Special Contents 危険な本屋大賞2016
政治・お色気・サブカル。危険な本を数多く扱う3書店に聞いた、今年一番危なかった本は?
店主の中山亜弓さんは2016年、リチャード・マグワイアのグラフィック・ノベル『HERE』の虜になったという。「ニュージャージー州に住む家族の居間の絵が見開きでずっと続きますが、1957・1942・2007と年代は違う。読み進めると同じ空間に、パソコンのウィンドウのような異なった年代の断片が混在し始めます。一つの家族の物語を通して、紀元前から22175年までを辿りますが、どのページからでも読める」。2016年は繰り返し読んでも新たな驚きに満ちた本が多かった。ほかの2冊も見返すたび、新たな感慨が湧くという。
リチャード・マグワイア/著
趣味が旅行という渡辺さん。街歩きの最中に偶然、足を踏み入れた場所が遊郭跡だった。「なぜここだけ、異質な空気が流れているのか知りたくなって。全国の赤線跡もフィールドワークするようになりました」
遊郭=危険の概念を突き崩したい、とも話す渡辺さん。「暗いとか怖いという印象が強いけど、風俗で働く人にも日常という世界がある。知らないから危険だと思うんです。
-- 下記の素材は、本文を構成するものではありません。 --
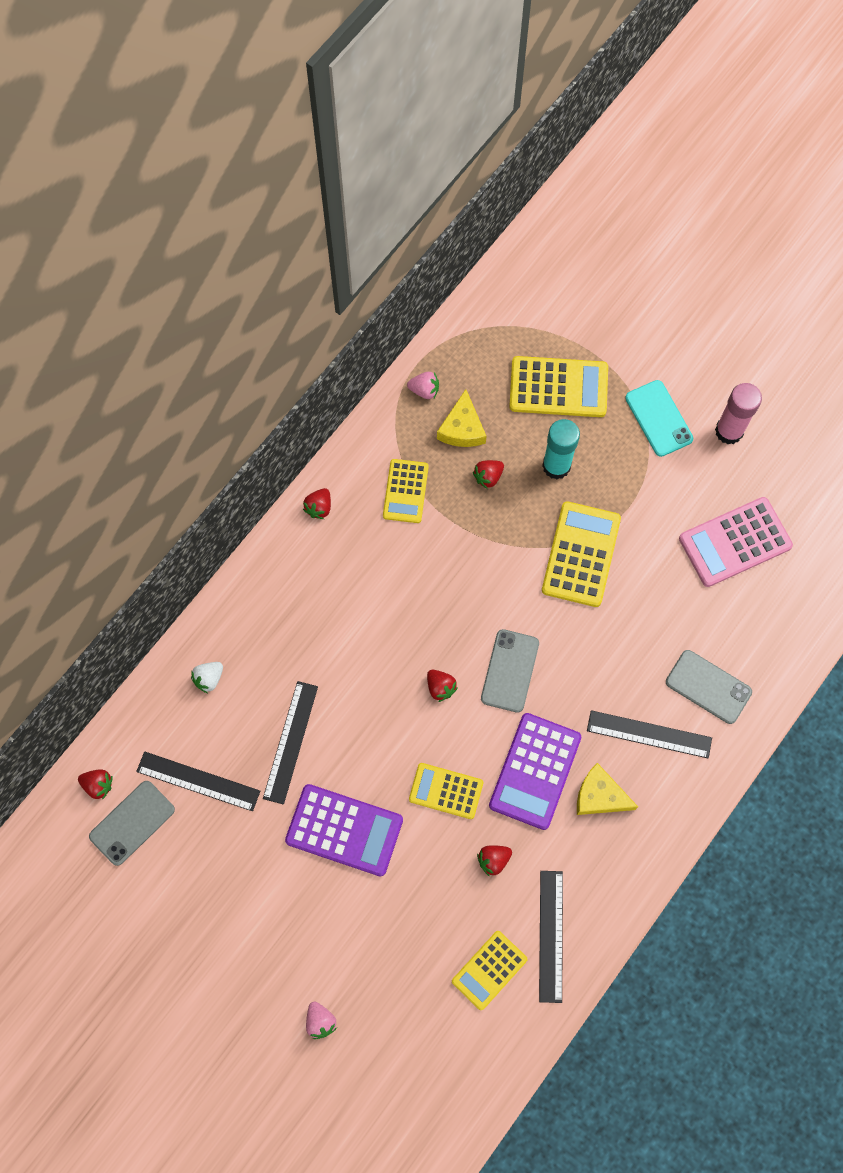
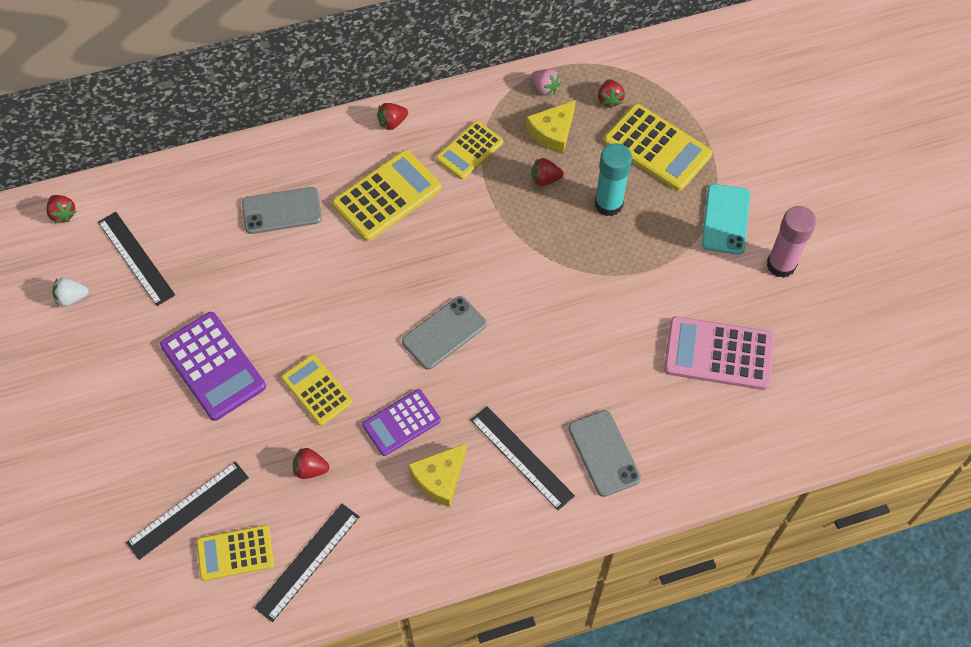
camera: 35 degrees right, 10 degrees down
(132, 823) = (63, 256): grey phone -> grey phone (282, 211)
(209, 678) = (207, 191): white strawberry -> white strawberry (72, 298)
(290, 742) = (228, 275): black ruler -> black ruler (188, 510)
(320, 1021) = (72, 497): pink strawberry -> none
(440, 687) = (377, 310): red strawberry -> red strawberry (609, 99)
(535, 771) = (401, 423): purple calculator -> purple calculator, size x0.65
(581, 554) = (576, 282): yellow calculator -> yellow calculator (387, 196)
(599, 796) = (440, 478): yellow cheese -> yellow cheese turned 105 degrees counterclockwise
『昭和エロ本 描き文字コレクション』を“かわいい”と購入する人もいるから、本をきっかけに遊郭にも興味を持ってもらえると嬉しいです」
橋本慎一/著
共同運営者の榎本智至さんが最初に推すのが『さいはて紀行』。「温泉地の時間が止まったようなストリップ小屋や、刑務所内の美容室など。ふらっと訪ねて取材してしまう、著者・金原みわさんの胆力にまず驚いて。“珍スポット”の非日常性だけでなく、関係者の人柄も伝わってくる。きっと金原さんが、相手に寄り添って言葉を綴れる人だからです」。ほかにもカウンターカルチャーや社会運動の本を通して「未見の場所や時代の空気に触れられる本が興味深かった」と語る。